# [Written task 1]
In the passage on crime victims' rights, write out the text from "In this case, Dr." up to and including "Clinesmith's false statement.", putting "doctored" in place of "altered".
# [Written task 2]
The passage on crime victims' rights quotes an argument by Dr. Page's attorneys. List each statement in that argument that has Dr. Page (or "He") as its subject.
# [Written task 3]
Summarize the passage on crime victims' rights in two sentences.

# [Provided passage]
#####
The general issue of who qualifies as a "victim" under the CVRA is a foundational question for protecting "victim's" rights and thus is extremely important to the crime victims' movement. Dr. Page's attorneys contend that:

In this case, Dr. Page was the target of the crime. He was the target of the
FISA warrant surveillance. Clinesmith lied … and provided an altered
document to him to mislead the agent [who drafted the warrant application] into believing that obtaining a FISA warrant against Dr. Page was legitimate, when in fact, it was not. Dr. Page suffered the direct and proximate harms … because the 4th FISA warrant was issued in reliance on Clinesmith's false statement.

If Dr. Page is recognized as a "victim," he will entitled to provide a victim impact statement at Clinesmith's sentencing hearing.
#####
# [Extracted entries]

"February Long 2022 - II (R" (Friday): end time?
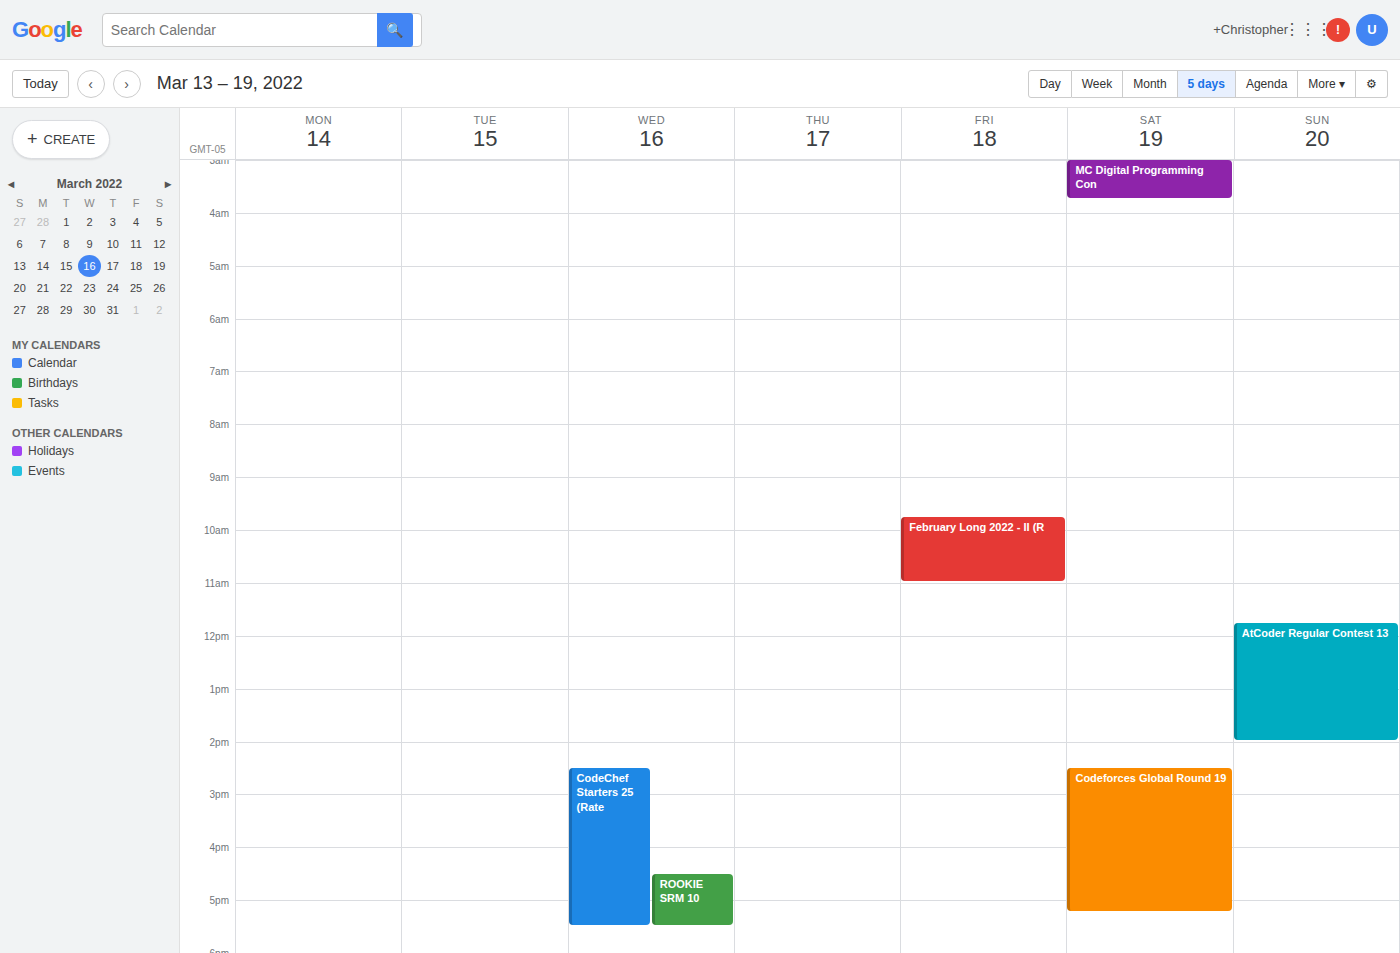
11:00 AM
#####
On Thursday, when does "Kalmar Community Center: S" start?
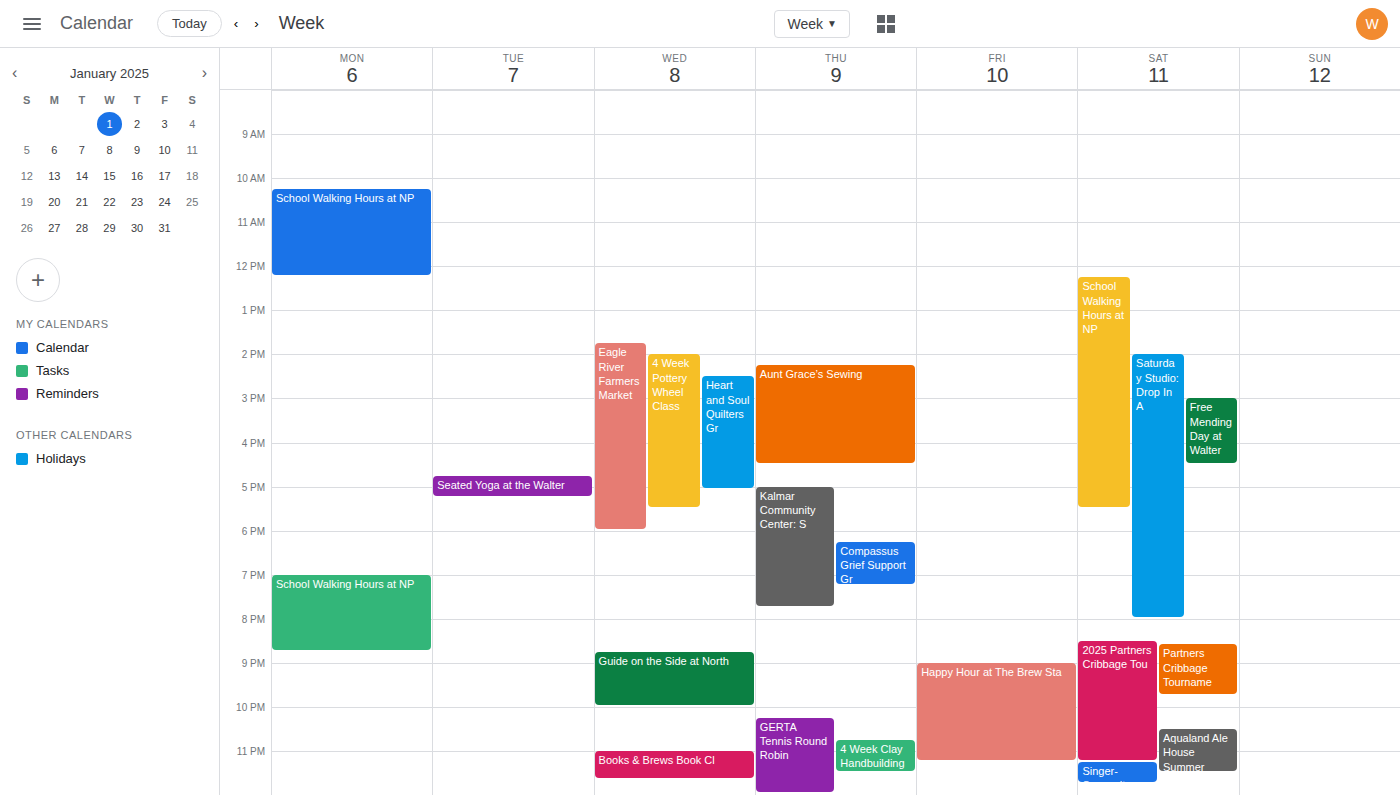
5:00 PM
#####
# [Final result 1]
In this case, Dr. Page was the target of the crime. He was the target of the
FISA warrant surveillance. Clinesmith lied … and provided an doctored
document to him to mislead the agent [who drafted the warrant application] into believing that obtaining a FISA warrant against Dr. Page was legitimate, when in fact, it was not. Dr. Page suffered the direct and proximate harms … because the 4th FISA warrant was issued in reliance on Clinesmith's false statement.

# [Final result 2]
- Dr. Page was the target of the crime.
- He was the target of the FISA warrant surveillance.
- Dr. Page suffered the direct and proximate harms because the 4th FISA warrant was issued in reliance on Clinesmith's false statement.

# [Final result 3]
Who qualifies as a "victim" under the CVRA is a foundational question for victims' rights. Dr. Page's attorneys argue that he qualifies because he was the target of the crime and of the FISA warrant surveillance, and that if he is recognized as a victim he will be entitled to give a victim impact statement at Clinesmith's sentencing hearing.